■ DATA FOR PROCESSING ■
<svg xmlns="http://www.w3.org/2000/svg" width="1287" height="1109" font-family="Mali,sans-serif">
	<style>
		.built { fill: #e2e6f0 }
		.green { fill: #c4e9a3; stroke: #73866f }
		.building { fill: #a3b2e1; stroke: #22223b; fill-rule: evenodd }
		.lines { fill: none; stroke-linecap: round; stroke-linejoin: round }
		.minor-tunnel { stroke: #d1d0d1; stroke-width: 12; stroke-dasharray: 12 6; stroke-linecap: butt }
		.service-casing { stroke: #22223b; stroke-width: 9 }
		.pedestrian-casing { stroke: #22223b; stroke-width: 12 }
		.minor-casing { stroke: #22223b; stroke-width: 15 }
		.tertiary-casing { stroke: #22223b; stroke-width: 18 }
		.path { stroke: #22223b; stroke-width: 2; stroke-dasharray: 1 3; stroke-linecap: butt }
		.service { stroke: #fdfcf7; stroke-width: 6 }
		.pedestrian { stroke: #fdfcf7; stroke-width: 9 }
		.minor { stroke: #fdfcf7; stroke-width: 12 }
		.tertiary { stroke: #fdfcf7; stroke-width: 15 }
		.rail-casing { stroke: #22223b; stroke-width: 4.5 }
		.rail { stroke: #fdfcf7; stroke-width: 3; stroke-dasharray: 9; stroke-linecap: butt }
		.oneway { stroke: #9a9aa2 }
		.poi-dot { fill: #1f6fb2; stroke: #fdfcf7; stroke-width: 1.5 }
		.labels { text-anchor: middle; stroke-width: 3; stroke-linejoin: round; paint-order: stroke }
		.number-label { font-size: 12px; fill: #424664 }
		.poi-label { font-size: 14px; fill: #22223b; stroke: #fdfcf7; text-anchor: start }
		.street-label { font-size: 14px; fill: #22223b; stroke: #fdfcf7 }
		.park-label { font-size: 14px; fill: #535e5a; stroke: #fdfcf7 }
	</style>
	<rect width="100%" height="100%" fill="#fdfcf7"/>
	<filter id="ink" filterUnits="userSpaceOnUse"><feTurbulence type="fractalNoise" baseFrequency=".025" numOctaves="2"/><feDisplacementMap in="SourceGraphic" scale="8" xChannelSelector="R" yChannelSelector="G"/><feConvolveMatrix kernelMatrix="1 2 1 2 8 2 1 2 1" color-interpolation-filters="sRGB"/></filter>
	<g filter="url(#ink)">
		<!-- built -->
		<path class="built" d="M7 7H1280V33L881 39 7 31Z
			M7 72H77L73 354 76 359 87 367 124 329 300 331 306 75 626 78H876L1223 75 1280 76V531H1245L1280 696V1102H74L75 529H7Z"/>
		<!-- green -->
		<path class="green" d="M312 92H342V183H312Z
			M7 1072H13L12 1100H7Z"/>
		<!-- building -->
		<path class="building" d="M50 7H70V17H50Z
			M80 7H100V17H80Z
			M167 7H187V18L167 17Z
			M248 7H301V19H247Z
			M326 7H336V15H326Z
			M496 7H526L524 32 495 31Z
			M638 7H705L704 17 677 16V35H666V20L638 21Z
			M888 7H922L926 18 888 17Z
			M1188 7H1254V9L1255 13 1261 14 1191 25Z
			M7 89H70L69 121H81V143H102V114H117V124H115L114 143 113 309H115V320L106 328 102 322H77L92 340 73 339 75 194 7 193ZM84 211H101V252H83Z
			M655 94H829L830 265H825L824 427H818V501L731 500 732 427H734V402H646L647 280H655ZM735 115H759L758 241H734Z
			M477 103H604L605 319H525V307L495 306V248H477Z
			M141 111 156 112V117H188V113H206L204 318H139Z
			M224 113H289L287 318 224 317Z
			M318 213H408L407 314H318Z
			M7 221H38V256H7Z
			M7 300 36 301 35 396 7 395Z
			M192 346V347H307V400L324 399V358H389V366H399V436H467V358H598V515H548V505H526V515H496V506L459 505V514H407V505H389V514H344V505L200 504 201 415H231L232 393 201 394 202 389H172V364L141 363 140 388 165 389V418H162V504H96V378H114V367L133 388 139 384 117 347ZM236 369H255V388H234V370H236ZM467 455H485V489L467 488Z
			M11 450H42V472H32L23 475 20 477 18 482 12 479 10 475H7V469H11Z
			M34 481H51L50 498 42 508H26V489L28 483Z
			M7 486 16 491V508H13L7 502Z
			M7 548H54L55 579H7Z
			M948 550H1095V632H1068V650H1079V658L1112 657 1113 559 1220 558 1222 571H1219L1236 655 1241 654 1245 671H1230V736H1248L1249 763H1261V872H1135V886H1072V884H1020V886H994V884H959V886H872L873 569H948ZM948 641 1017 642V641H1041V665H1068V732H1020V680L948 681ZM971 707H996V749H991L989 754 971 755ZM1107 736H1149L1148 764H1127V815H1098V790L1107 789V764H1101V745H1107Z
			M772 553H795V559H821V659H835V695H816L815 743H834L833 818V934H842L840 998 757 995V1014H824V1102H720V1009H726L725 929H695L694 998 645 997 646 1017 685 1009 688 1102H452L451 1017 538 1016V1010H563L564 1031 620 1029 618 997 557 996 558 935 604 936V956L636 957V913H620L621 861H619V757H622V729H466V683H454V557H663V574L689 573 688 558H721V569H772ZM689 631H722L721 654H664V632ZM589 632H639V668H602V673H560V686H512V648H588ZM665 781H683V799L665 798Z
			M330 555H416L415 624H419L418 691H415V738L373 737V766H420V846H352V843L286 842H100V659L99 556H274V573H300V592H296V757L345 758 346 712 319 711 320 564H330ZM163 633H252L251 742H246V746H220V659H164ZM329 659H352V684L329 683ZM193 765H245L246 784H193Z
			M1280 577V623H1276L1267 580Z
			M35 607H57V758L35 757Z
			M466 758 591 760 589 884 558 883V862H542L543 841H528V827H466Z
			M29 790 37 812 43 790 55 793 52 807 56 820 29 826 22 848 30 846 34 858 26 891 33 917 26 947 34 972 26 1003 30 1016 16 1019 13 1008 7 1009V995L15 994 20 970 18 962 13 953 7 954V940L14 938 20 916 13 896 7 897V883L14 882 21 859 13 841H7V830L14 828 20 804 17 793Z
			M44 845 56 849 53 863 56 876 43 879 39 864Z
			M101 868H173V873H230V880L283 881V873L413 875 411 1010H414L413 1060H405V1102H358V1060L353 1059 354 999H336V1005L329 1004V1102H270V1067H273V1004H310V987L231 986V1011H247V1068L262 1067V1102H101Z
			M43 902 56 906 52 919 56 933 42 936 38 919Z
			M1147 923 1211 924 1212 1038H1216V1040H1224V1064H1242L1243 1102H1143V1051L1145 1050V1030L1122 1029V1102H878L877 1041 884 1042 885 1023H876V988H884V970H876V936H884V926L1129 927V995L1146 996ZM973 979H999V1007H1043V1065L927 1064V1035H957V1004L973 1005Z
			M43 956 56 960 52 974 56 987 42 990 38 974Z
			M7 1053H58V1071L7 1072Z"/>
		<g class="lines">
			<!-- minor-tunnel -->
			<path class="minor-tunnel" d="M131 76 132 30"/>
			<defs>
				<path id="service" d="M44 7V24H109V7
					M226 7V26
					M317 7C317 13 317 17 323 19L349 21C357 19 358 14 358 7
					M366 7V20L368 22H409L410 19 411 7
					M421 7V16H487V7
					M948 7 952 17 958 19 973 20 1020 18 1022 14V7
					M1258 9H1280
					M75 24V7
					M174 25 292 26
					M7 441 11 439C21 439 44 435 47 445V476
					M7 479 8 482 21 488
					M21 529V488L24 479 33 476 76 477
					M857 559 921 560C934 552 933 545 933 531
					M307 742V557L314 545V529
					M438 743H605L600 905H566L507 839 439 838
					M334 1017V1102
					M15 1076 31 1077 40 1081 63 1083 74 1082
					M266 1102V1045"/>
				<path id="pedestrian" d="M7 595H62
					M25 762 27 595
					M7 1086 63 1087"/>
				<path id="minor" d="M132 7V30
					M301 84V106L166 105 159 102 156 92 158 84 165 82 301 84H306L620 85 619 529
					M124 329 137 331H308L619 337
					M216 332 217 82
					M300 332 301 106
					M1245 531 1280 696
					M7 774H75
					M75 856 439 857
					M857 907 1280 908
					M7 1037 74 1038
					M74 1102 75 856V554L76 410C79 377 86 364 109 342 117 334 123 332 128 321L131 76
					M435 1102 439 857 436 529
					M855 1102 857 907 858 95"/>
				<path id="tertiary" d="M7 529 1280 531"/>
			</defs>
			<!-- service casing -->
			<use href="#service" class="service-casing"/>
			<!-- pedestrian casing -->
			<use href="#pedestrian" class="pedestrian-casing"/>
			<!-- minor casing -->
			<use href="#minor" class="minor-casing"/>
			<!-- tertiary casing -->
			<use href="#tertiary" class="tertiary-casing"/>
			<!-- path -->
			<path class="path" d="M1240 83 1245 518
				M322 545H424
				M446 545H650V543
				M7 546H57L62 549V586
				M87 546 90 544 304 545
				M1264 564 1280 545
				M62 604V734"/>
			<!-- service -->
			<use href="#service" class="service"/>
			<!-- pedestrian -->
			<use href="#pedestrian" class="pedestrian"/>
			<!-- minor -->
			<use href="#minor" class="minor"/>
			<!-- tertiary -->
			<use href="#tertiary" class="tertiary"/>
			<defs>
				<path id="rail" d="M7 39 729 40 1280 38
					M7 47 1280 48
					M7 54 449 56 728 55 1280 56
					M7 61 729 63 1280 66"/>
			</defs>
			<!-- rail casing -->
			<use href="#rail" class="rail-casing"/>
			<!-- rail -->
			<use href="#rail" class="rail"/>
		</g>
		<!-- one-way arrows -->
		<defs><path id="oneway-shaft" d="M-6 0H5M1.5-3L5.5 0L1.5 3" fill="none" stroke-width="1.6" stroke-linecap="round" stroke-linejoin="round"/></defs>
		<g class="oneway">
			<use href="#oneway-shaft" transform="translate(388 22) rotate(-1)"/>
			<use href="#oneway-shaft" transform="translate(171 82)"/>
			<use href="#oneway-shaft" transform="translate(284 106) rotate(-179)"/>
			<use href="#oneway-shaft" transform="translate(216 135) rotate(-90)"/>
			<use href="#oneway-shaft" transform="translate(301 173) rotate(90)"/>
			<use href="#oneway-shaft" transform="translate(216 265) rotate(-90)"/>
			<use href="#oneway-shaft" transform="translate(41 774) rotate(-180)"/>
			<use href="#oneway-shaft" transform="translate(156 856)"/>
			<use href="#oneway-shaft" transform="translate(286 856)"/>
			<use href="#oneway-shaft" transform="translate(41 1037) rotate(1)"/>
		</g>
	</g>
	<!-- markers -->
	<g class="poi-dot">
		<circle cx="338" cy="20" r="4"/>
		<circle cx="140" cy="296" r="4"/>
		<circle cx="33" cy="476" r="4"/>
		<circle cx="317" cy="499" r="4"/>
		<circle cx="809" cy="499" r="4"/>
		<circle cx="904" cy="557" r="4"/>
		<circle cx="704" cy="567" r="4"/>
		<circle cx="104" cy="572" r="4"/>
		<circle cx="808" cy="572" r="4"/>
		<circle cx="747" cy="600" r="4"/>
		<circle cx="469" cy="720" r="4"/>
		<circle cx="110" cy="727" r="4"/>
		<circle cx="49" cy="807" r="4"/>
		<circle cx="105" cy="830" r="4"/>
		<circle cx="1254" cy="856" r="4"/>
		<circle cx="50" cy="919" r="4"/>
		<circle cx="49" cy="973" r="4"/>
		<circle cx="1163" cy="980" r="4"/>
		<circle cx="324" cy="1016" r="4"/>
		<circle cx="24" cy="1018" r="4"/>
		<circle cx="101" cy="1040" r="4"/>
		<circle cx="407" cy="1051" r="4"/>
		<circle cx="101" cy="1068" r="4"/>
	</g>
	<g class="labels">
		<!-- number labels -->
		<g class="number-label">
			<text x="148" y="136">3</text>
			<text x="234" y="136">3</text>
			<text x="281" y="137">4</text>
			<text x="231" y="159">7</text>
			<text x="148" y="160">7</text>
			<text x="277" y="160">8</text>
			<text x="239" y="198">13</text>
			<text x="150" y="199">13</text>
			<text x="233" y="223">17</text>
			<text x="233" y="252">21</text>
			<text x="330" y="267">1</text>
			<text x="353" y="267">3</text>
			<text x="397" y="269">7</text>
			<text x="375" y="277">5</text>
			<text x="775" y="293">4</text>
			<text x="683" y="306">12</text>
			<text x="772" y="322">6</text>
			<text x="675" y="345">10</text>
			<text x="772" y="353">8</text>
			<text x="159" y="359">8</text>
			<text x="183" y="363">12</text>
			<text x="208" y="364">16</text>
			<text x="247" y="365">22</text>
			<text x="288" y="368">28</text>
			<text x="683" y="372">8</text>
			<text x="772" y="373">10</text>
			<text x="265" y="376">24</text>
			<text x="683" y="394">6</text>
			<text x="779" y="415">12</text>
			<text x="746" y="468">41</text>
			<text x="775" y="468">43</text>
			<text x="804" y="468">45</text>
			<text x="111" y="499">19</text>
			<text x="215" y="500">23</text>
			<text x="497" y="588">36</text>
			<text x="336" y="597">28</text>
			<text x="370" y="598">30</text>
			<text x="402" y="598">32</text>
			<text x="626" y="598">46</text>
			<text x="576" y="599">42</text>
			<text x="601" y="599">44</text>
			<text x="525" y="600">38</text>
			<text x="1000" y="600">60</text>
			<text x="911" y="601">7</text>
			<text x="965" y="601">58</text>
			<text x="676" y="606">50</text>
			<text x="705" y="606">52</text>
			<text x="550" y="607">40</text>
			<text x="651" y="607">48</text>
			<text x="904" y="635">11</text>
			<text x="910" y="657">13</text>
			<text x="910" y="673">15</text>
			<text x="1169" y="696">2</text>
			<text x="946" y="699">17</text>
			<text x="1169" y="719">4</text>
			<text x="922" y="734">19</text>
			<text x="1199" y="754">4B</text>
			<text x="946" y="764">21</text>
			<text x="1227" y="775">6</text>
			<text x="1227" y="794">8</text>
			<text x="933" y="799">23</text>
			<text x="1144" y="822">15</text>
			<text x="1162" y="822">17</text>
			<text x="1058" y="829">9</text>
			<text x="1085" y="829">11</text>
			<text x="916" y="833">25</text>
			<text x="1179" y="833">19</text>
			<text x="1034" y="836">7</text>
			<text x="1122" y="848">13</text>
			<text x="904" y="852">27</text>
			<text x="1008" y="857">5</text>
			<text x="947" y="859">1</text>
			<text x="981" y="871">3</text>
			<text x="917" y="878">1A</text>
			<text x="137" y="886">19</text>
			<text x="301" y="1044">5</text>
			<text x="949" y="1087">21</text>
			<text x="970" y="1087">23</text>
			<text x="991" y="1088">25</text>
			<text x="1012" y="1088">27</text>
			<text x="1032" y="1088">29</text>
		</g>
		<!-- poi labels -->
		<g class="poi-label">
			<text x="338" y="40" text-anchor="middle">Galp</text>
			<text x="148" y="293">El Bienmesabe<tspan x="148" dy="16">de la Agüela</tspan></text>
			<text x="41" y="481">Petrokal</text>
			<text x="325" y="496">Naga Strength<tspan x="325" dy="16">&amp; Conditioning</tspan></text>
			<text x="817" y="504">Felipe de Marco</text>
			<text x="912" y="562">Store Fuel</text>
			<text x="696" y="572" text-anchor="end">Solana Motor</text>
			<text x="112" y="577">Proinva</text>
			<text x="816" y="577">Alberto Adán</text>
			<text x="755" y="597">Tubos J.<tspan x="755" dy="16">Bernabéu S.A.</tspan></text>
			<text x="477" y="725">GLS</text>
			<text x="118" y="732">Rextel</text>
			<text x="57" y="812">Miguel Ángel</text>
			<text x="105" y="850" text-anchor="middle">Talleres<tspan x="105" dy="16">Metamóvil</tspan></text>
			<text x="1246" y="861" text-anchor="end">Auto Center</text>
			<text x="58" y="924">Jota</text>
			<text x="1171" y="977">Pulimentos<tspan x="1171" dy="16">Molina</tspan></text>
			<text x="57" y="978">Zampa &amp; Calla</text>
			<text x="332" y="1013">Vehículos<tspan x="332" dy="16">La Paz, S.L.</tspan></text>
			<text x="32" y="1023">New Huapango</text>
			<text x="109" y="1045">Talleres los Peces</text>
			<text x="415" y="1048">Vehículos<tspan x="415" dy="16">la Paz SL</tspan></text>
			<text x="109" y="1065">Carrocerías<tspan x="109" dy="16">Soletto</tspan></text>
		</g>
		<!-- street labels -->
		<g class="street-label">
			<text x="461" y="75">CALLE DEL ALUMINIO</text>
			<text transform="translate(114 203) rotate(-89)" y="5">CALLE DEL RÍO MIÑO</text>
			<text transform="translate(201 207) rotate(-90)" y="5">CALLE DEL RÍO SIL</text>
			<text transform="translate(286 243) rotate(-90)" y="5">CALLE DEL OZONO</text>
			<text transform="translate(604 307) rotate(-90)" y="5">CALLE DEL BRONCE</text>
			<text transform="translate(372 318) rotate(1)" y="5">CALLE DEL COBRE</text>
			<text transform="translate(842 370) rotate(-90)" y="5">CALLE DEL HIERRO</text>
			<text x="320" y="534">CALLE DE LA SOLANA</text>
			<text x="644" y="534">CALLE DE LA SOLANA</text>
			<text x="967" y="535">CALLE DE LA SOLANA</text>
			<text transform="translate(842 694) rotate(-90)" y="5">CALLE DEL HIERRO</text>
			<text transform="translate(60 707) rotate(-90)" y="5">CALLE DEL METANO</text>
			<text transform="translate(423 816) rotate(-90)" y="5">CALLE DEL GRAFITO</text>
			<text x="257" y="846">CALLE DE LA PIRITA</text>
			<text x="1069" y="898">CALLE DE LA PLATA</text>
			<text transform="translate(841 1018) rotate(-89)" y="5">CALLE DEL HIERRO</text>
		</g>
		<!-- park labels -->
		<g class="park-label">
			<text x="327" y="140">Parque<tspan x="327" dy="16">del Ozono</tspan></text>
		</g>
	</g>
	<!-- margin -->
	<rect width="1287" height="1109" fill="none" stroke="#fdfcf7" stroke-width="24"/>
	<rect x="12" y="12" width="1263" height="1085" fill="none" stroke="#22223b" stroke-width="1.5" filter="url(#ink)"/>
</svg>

■ WHAT IS BEING ASKED ■
What you return must be an exact retyping of the lines above starting at the line with "middle; stroke-width: 3;" and ending at the line with "M496 7H526L524 32 495 31Z", and nothing besides.

■ FINISHED TASK ■
		.labels { text-anchor: middle; stroke-width: 3; stroke-linejoin: round; paint-order: stroke }
		.number-label { font-size: 12px; fill: #424664 }
		.poi-label { font-size: 14px; fill: #22223b; stroke: #fdfcf7; text-anchor: start }
		.street-label { font-size: 14px; fill: #22223b; stroke: #fdfcf7 }
		.park-label { font-size: 14px; fill: #535e5a; stroke: #fdfcf7 }
	</style>
	<rect width="100%" height="100%" fill="#fdfcf7"/>
	<filter id="ink" filterUnits="userSpaceOnUse"><feTurbulence type="fractalNoise" baseFrequency=".025" numOctaves="2"/><feDisplacementMap in="SourceGraphic" scale="8" xChannelSelector="R" yChannelSelector="G"/><feConvolveMatrix kernelMatrix="1 2 1 2 8 2 1 2 1" color-interpolation-filters="sRGB"/></filter>
	<g filter="url(#ink)">
		<!-- built -->
		<path class="built" d="M7 7H1280V33L881 39 7 31Z
			M7 72H77L73 354 76 359 87 367 124 329 300 331 306 75 626 78H876L1223 75 1280 76V531H1245L1280 696V1102H74L75 529H7Z"/>
		<!-- green -->
		<path class="green" d="M312 92H342V183H312Z
			M7 1072H13L12 1100H7Z"/>
		<!-- building -->
		<path class="building" d="M50 7H70V17H50Z
			M80 7H100V17H80Z
			M167 7H187V18L167 17Z
			M248 7H301V19H247Z
			M326 7H336V15H326Z
			M496 7H526L524 32 495 31Z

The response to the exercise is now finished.